Standing with equal footing is Caroline Lagerfelt, who plays (Andy’s) mother. She possesses the ability to be so exquisitely delicate, and simultaneously so powerful. It’s astonishing to witness someone who commands the entire theatre space while leaning on a bed, without moving an inch.

Notes on My Mother’s Decline is, to be sure, not a fun play to see (if that’s what you want for an evening out). But it’s a gorgeous piece of theatre made with care and an abundance of love. It’s a narrative with which I personally resonated, one where every detail is made deliciously vivid, which makes me believe that it’s a narrative with universal relevance for anyone who has had, or will have, to say goodbye to their mothers.

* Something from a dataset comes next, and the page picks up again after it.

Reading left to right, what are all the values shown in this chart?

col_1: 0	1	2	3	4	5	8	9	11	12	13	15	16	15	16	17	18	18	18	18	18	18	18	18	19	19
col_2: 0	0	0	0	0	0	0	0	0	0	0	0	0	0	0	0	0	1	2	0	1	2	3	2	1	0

(Notes On My Mother's Decline plays at 4th Street Theatre, 83 East 4th Street, through October 27, 2019. The running time is 1 hour 15 minutes with no intermission. Performances are Tuesdays through Saturdays at 7:30, and Sundays at 3. Tickets are $35 – $45 and are available at playco.org.)

Notes On My Mother's Decline is by Andy Bragen. Directed by Knud Adams. Set Design by Marsha Ginsberg. Lighting Design by Oona Curley. Sound Design by Per Mills Weiss. Costume Design by Sophia Choi.

The cast is Ari Fliakos and Caroline Lagerfelt.